ИСХОДНЫЙ ТЕКСТ:
☆ ☆ ☆
И мне стало жалко супчика, и затраченных на него трудов, и затраченных продуктов. (Жадность.)

Так что я взяла большую хорошую пластмассовую банку с завинчивающейся крышкой, специально для такого рода продуктов приспособленную, наполнила ее тыквенным моим прекрасным супчиком и уложила ее в чемоданчик. (Объединение ведущих жизненных качеств.)

Села в поезд Сапсан. Еду. Малую Вишеру проехали. Поглядываю в окно. По сторонам поглядываю. Кто передо мной сидит, чего делает. А передо мной сидит мужчина и с увлечением смотрит в свой ноутбук. А у него там мультфильм. (Я вообще заметила, что мужчины, ездящие в Сапсане, как правило, смотрят боевые рисованные мультики; объяснить этот феномен я могу только тем, что этим мужчинам, как мы и подозревали, девять лет, ну десять; а то, что у него очки, хорошее пальто, он немного лысеет, тщательно выбрит и время от времени разговаривает по мобильному о каких-то поставках, трубопрокате или накладных, – это ничего не значит. Просто мы доверяем трубопрокат девятилетним, почему нет-то.)

В ушах у этого мужчины наушники, и он время от времени всхахатывает, – когда уж очень там у него смешно в мультике. И согнутым пальцем периодически вытирает экран.

Я присмотрелась. Гляжу – а на экран мужчине с равными промежутками времени сверху что-то: кап… кап… кап… кап… Что за дрянь там на полке! – внутренне возмутилась я, а потом посмотрела – а это из моего чемоданчика. Суп.

Оранжевые такие капли – кап… кап… А этот девятилетний, нет чтобы разораться, раздувать ноздри, оглядываться по сторонам, вообще бушевать, – просто стирает тыквенное пюре с экрана то большим пальцем, то согнутым указательным; ему и сквозь суп веселое видно.

Видимо, его жизненные качества – незлобивость, смирение и тупоумие.

Макдональдс

У каждого есть свой рассказ о Макдональдсе. Есть и у меня свой. Расскажу.
☆ ☆ ☆
ВЫДЕРЖКИ ИЗ ЗАПИСЕЙ:
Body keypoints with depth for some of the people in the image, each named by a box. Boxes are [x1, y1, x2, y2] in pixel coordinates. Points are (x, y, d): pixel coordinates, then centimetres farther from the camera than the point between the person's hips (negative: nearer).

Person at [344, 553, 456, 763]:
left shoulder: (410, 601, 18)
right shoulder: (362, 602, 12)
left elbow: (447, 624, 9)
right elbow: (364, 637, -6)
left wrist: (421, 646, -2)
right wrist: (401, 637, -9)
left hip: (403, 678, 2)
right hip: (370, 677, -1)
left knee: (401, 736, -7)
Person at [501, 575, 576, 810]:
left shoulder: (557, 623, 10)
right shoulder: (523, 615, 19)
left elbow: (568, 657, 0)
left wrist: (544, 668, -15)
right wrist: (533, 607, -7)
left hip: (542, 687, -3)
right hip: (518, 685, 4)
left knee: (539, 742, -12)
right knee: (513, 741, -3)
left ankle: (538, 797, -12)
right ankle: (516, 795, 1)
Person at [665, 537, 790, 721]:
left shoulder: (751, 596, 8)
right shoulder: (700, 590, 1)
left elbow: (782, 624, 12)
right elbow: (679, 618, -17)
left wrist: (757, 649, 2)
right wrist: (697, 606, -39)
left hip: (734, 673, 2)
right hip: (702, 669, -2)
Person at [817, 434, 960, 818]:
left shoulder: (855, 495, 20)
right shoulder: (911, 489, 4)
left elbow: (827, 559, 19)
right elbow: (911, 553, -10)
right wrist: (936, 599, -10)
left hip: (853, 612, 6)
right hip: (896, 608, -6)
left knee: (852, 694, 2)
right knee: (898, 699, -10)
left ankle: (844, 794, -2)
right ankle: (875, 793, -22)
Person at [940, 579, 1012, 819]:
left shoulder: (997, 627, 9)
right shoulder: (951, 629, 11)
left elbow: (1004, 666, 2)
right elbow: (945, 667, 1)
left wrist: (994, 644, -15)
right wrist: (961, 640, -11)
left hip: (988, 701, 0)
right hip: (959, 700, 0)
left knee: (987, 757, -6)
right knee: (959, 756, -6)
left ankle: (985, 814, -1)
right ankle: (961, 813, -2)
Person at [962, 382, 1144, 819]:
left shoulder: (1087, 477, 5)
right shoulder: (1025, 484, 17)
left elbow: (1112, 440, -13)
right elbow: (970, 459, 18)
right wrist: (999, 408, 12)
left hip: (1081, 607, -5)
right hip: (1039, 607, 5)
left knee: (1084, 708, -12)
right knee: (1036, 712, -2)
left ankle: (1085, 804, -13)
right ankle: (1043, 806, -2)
☆ ☆ ☆
ТЕКСТ ЗАДАНИЯ: Верните дословно фрагмент рассказа о тыквенном супе: всё, начиная со слов «В ушах у этого» и вплоть до слов «суп веселое видно.».

ОЖИДАЕМЫЙ ОТВЕТ:
В ушах у этого мужчины наушники, и он время от времени всхахатывает, – когда уж очень там у него смешно в мультике. И согнутым пальцем периодически вытирает экран.

Я присмотрелась. Гляжу – а на экран мужчине с равными промежутками времени сверху что-то: кап… кап… кап… кап… Что за дрянь там на полке! – внутренне возмутилась я, а потом посмотрела – а это из моего чемоданчика. Суп.

Оранжевые такие капли – кап… кап… А этот девятилетний, нет чтобы разораться, раздувать ноздри, оглядываться по сторонам, вообще бушевать, – просто стирает тыквенное пюре с экрана то большим пальцем, то согнутым указательным; ему и сквозь суп веселое видно.